What is it that gives a person their value and worth? Some believe and live as though skin color, socioeconomic status, or benefit to society are what determine it. For Christians, the book of Genesis begins to provide the answer in the opening chapter. The latin phrase ‘imago dei’ means “image of God”.
In Genesis 1:27 Moses writes, So God created man in his own image, in the image of God he created him; male and female he created them. Men and women, the human race, everybody is made in his image. Thus, a person’s worth and value is infinitely high.
What is the Bible communicating with this idea? The human race bears the image of its Creator by their reason, morality, and ability to relate to others governed by love and goodness. It is a level of community and relationship that no other created thing within the cosmos can reach.
Human dignity is also reflected in the image of God. We are all inherently dignified by the Creator’s imprint. But when watching a video, or viewing a picture that went viral on Twitter, we more than likely forget this. We say, “that is what a _______ would say”, or “people who are ______do that”. Our different viewpoints, ethnicities, and religious beliefs can keep us from remembering that we’re a human community of the imago dei. And before we mourn over the scene of an image bearer laid dead on the street, we consider all the arguments that justify that tragic end result.
I give this example because of where I found myself a few years ago. My need to rationally understand everything that was happening in our world was satisfied by the simple act of labeling ‘others’. Add to that, many in my Christian ‘tribe’ were beginning to do the same thing. Those who believed that God created everybody, were now beginning to see some as ‘sub-human’. The irony of it all is tragic. Essentially, what many believed, including myself, was that everyone was dignified to the degree it fit our agenda. Unfortunately, this is nowhere found in Scripture.
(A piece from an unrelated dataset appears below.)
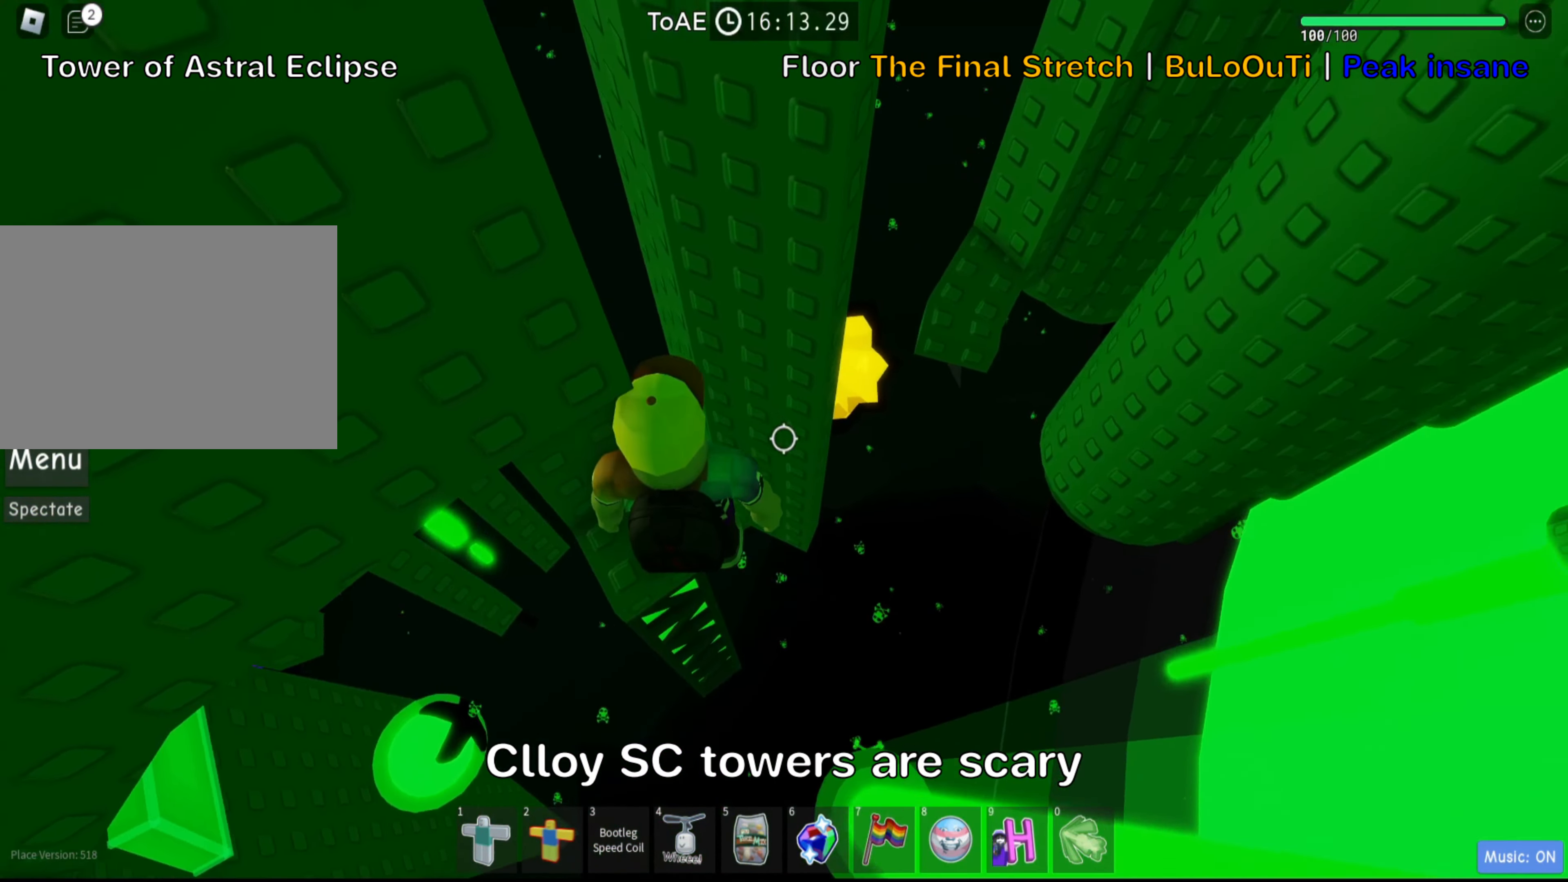
{"dt_ms": 500, "keys": ["d", "space"], "events": [[350, "d", "down"], [467, "space", "down"]]}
But the demise into this kind of degradation can happen fast. For many of us it begins with labels. As soon as I label you and presume to know you, then I no longer have to care for you. It’s dehumanizing. Labels are the cancer that kills embodied neighborliness. Take a daily sample of labels that people use which potentially rob others of their humanity. The list is long: black, brown, immigrant, gay, transgender, leftist, politician, “the media”, celebrity, “anti-God”, liberal, extremist, or Muslim. I’m sure you could easily add to the list.
Usually, when there are disagreements concerning these categories, the first thing thrown out the window is the human dignity rooted in imago dei. That is anti-love and anti-Christ. You and I may disagree on lifestyle and worldview, but you are a person made in the image of God, and you are entitled to be treated in a way that affirms your value and worth.
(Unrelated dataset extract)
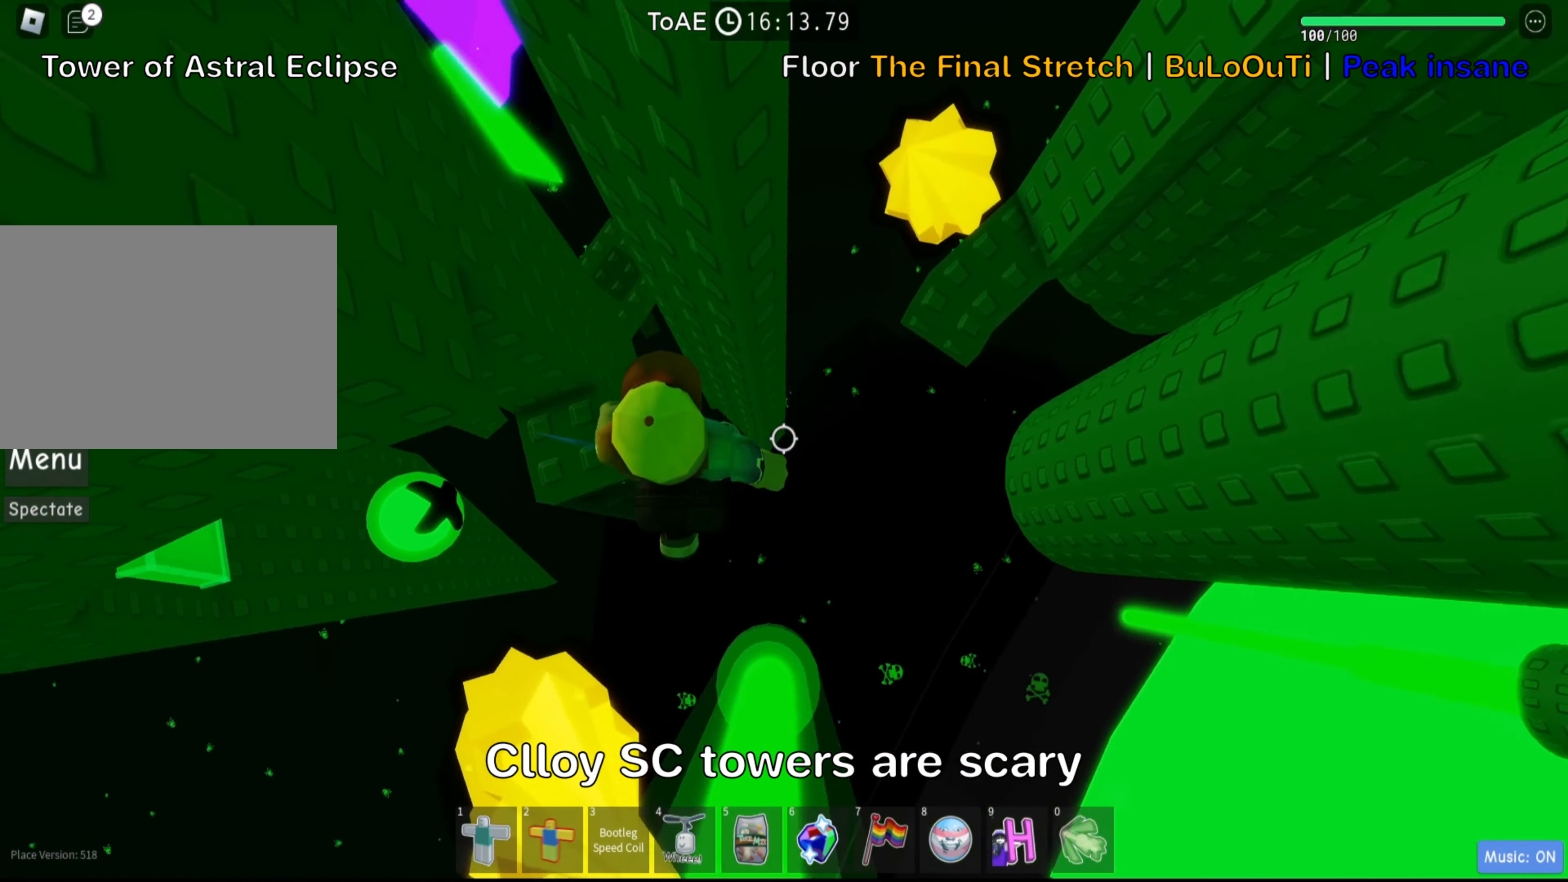
{"dt_ms": 500, "keys": [], "events": [[100, "space", "up"], [467, "d", "up"]]}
So where do we go from here?
Jesus offers us a better way. And Jesus went throughout all the cities and villages, teaching in their synagogues and proclaiming the gospel of the kingdom and healing every disease and every affliction.When he saw the crowds, he had compassion for them, because they were harassed and helpless, like sheep without a shepherd. Then he said to his disciples, “The harvest is plentiful, but the laborers are few; therefore pray earnestly to the Lord of the harvest to send out laborers into his harvest.” – Matthew 9:35-38
Seeing the masses Jesus had compassion. That phrase is an interesting one— it means that your bowels are stirred. The inner parts of who you are unsettled. Jesus saw their condition and then began to speak to his followers about their prayer life. Here is what we must consider: if you don’t recognize the humanity of an individual, you’ll never carry them into your prayer closet. I thought I had every good reason to be skeptical of the Black Lives Matter movement, but never once prayed for them. Zero invitations to the prayer closet. But according to Jesus, prayer and intercession is where compassion is birthed. “Pray earnestly to the Lord”, he says. Have I done this for image bearers who, despite difference, need me to act? Have you?
We will not actively engage and compassionately reach people that we haven’t prayed for and wept for in the presence of God. We just won’t. But when we do, I believe God will act. From there, he gives us the ability to take action, even without having all the answers.
Let’s be very clear. God is saving people from all tribes and nations. God is saving homosexuals. God is saving transgenders. God is saving people on the ‘left’ and saving people on the ‘right’. But do we pray as if this is true?
As we pray, and are moved with compassion, I believe God will lead us to see ‘others’ without the label. To see another human as the image bearer they are, in light of differences, is the doorway to neighborly love. You see, it’s hard to love people we don’t know. But if the gospel is about Jesus moving toward us to give real life, then let us pray and move toward our neighbors with all his strength and love.
Reflect On This…
Think of a few people that you are close too, who are precious to you. How do you see Jesus reflected in them?
Is there a person or a type of person that you consistently struggle to love, who always seems to be a “him,” “her,” or “them” instead of an “us” in your mind?
How can you pray for both of these groups, for you to see better the dignity of God’s image in them and for that image to flourish?